Can you quote, word for word, everything in the records below from the line containing "sunpy 6.1.1 map" down to the line containing "Orientation: roll -0.132", with both of those lines included?
═════ GIVEN ENTRIES
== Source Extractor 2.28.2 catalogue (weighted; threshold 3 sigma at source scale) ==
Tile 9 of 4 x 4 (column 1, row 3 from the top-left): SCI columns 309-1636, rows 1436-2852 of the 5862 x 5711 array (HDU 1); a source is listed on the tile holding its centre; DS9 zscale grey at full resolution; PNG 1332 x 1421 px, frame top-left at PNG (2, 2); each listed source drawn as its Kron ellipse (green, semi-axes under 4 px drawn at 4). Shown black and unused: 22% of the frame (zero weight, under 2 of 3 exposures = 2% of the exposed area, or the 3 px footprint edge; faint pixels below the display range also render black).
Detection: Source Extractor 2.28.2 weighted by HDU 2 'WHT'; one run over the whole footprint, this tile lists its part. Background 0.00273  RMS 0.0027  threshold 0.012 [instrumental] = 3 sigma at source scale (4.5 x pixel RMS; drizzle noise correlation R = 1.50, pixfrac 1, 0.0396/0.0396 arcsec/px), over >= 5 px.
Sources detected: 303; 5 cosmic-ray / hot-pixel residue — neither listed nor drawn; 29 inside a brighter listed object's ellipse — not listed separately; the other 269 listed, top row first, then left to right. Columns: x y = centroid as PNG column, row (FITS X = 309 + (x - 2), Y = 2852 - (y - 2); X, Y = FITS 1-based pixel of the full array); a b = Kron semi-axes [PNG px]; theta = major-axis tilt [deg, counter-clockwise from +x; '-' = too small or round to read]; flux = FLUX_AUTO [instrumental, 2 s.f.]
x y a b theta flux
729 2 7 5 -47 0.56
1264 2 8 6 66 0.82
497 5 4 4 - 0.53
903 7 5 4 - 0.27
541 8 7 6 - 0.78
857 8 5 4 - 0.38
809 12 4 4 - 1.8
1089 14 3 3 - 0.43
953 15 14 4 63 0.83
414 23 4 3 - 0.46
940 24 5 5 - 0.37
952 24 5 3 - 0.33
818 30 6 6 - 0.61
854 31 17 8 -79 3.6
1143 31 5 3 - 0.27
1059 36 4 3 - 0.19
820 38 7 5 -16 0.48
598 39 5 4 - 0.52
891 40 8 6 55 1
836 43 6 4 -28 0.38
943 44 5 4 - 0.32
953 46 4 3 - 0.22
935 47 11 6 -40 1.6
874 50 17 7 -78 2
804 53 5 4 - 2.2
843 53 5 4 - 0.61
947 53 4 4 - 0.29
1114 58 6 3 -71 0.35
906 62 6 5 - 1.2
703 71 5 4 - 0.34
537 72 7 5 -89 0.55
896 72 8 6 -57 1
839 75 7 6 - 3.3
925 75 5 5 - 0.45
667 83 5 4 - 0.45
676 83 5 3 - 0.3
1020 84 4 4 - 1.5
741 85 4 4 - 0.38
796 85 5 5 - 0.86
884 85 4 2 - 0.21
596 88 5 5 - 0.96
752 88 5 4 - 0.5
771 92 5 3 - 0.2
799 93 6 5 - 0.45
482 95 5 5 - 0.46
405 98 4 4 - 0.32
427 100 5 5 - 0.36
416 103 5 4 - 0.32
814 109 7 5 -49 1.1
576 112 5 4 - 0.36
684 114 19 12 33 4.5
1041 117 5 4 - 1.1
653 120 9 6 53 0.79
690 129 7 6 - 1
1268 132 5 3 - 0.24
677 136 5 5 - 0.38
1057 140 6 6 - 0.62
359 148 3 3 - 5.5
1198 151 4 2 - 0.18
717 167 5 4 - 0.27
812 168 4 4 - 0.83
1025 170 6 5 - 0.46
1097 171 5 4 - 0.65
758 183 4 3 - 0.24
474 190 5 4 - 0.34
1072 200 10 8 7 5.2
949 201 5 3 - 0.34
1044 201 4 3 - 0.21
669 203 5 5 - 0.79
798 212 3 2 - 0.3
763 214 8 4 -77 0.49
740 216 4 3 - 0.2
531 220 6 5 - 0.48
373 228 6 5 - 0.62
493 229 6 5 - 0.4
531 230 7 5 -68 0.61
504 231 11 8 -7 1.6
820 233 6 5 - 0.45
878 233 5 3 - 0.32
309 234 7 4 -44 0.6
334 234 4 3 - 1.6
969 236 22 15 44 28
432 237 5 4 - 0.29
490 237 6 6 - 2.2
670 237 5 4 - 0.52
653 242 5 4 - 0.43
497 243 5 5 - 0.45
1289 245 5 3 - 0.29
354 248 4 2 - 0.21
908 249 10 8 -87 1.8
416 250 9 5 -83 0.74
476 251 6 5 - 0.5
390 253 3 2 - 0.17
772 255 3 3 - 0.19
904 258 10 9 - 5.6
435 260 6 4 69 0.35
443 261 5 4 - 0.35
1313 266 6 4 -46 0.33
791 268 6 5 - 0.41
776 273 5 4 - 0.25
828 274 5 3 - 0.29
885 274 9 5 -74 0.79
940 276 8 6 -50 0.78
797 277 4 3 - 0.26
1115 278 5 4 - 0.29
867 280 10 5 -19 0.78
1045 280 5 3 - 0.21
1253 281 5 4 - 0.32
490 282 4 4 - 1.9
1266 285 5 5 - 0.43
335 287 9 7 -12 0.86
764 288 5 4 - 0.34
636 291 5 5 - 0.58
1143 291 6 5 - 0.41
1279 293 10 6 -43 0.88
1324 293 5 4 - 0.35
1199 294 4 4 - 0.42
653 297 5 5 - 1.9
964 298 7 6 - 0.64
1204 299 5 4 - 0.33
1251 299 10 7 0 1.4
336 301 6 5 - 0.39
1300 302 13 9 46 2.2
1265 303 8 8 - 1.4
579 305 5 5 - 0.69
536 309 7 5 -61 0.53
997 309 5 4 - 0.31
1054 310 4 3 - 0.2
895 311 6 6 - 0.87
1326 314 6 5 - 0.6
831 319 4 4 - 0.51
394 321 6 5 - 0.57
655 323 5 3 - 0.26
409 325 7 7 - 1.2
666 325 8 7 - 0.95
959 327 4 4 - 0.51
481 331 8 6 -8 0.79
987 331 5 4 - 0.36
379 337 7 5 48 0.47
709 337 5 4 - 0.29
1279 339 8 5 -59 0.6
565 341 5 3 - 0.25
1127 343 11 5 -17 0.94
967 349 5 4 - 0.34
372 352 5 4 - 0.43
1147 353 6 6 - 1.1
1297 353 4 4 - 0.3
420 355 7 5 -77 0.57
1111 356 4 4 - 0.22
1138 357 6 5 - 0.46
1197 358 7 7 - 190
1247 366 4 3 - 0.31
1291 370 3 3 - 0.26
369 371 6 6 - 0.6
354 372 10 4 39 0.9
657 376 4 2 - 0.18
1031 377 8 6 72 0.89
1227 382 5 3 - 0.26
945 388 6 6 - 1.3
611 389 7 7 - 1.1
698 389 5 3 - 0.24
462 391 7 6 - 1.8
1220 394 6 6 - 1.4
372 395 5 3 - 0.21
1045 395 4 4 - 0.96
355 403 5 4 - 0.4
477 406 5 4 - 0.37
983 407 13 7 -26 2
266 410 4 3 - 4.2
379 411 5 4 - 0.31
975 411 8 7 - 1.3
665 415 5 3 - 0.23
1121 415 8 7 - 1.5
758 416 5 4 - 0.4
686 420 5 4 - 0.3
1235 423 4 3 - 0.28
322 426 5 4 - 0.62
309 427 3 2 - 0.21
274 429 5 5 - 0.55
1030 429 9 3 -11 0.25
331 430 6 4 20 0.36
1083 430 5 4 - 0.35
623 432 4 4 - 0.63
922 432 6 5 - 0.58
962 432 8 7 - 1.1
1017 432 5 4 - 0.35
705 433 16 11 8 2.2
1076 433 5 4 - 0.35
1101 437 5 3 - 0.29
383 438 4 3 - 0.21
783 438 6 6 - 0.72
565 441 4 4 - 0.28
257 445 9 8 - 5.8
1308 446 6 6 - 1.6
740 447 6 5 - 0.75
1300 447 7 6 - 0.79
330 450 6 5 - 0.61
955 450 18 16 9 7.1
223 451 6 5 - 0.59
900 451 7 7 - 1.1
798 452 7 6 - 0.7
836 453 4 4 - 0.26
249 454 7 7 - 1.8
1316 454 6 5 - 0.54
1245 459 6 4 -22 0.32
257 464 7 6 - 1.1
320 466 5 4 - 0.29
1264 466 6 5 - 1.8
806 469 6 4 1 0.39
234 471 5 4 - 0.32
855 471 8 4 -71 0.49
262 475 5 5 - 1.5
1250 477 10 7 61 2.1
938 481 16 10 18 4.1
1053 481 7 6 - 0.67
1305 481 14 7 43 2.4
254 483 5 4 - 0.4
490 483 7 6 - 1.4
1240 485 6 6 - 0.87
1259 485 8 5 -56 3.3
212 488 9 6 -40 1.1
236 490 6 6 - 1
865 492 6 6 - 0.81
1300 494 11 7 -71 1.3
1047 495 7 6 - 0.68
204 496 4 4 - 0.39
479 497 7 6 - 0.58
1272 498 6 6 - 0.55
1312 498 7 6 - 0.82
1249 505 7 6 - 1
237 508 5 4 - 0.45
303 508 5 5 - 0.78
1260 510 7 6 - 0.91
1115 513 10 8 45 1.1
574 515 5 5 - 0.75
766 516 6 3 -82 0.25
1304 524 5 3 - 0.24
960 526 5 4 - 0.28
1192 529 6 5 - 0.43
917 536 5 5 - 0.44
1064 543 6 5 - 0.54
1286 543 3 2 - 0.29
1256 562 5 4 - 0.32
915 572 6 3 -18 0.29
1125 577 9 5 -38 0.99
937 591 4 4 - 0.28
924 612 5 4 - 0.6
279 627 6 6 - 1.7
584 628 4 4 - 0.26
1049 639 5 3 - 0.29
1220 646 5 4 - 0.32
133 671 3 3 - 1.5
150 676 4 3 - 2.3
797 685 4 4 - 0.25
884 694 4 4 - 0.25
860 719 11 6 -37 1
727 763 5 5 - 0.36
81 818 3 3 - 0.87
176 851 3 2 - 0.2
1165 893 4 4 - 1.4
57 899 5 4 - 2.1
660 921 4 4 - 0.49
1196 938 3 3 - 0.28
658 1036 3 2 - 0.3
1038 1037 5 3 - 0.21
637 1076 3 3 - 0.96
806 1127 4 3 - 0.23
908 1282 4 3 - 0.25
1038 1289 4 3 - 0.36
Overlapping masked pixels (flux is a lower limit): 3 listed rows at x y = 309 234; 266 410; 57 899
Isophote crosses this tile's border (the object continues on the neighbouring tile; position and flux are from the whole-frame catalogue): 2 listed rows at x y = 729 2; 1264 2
══════════
═════ GIVEN ENTRIES
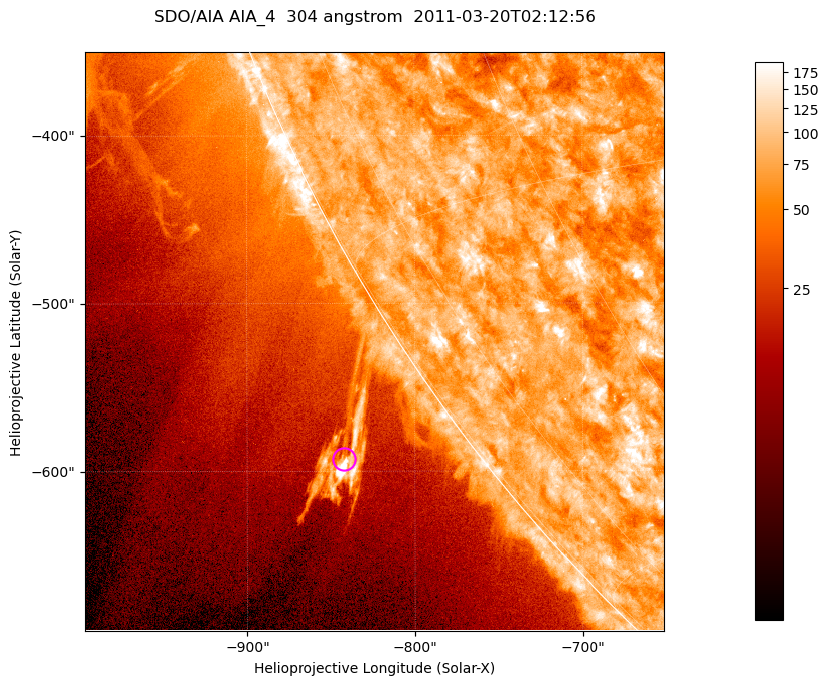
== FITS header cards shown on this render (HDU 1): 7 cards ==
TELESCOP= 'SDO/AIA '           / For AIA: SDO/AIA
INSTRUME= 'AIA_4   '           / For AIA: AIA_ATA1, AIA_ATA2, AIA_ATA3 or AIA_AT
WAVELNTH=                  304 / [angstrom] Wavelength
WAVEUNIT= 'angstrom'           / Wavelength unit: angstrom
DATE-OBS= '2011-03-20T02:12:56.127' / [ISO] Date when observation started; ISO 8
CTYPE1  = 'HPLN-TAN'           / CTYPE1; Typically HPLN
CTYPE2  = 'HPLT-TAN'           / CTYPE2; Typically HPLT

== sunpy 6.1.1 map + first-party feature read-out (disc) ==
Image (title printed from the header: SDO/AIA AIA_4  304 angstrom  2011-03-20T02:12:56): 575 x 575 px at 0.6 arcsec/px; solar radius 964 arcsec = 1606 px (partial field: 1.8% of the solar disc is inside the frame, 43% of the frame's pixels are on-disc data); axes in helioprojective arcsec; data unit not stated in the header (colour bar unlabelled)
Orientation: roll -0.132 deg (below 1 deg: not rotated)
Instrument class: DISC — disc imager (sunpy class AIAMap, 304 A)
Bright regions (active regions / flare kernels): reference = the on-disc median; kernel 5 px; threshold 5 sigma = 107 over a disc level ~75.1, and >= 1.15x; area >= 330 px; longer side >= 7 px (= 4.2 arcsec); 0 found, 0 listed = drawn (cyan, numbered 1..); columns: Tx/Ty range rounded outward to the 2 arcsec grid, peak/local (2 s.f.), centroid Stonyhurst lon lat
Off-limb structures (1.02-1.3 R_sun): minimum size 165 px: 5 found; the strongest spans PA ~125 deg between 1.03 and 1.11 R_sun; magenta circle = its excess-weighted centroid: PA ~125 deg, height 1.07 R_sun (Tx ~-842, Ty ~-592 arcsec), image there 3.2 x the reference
══════════
» THE OUTPUT:
== sunpy 6.1.1 map + first-party feature read-out (disc) ==
Image (title printed from the header: SDO/AIA AIA_4  304 angstrom  2011-03-20T02:12:56): 575 x 575 px at 0.6 arcsec/px; solar radius 964 arcsec = 1606 px (partial field: 1.8% of the solar disc is inside the frame, 43% of the frame's pixels are on-disc data); axes in helioprojective arcsec; data unit not stated in the header (colour bar unlabelled)
Orientation: roll -0.132 deg (below 1 deg: not rotated)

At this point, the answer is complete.